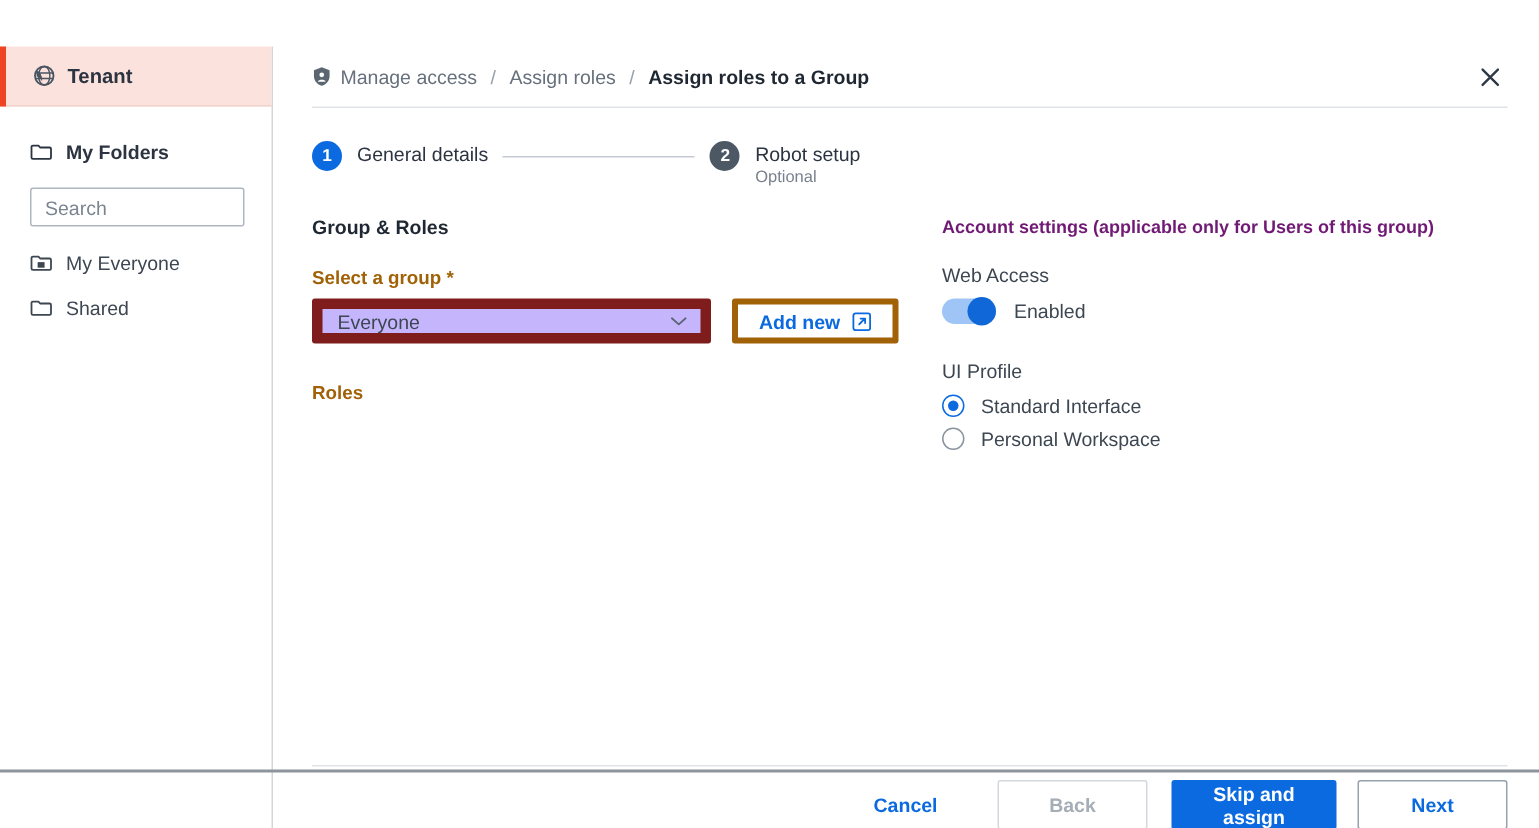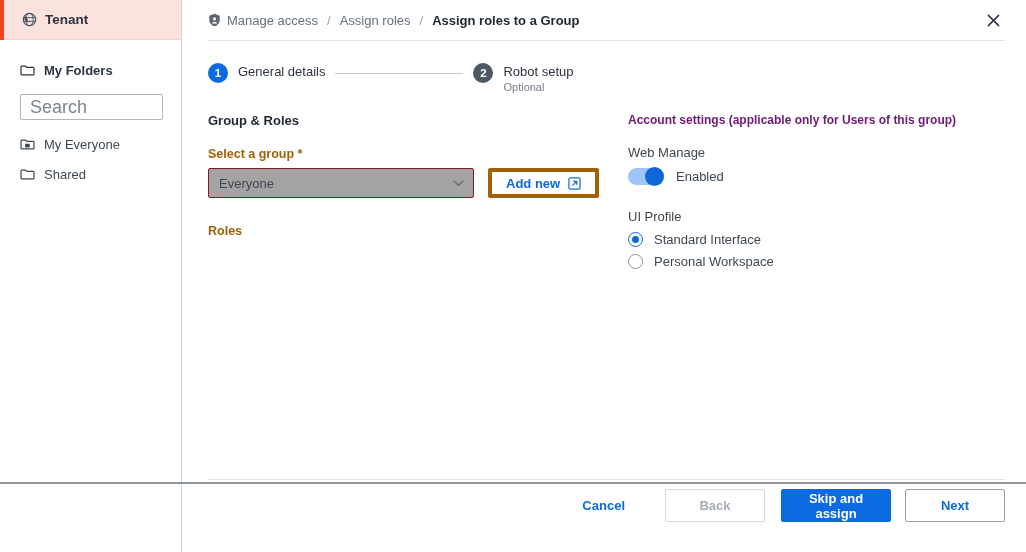--- a/index.html
+++ b/index.html
@@ -12,7 +12,7 @@
     background: #ffffff;
     overflow: hidden;
   }
-  .app { display: flex; width: 1026px; height: 484px; position: relative; }
+  .app { display: flex; width: 1026px; height: 484px; position: relative; margin-top: 31px; }
 
   
   .sidebar {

══════════════════════════════

- Exercise instructions -
The records above should be reproduced exactly, with no pictures included.

- Written response -
--- a/index.html
+++ b/index.html
@@ -12,7 +12,7 @@
     background: #ffffff;
     overflow: hidden;
   }
-  .app { display: flex; width: 1026px; height: 484px; position: relative; }
+  .app { display: flex; width: 1026px; height: 484px; position: relative; margin-top: 31px; }
 
   
   .sidebar {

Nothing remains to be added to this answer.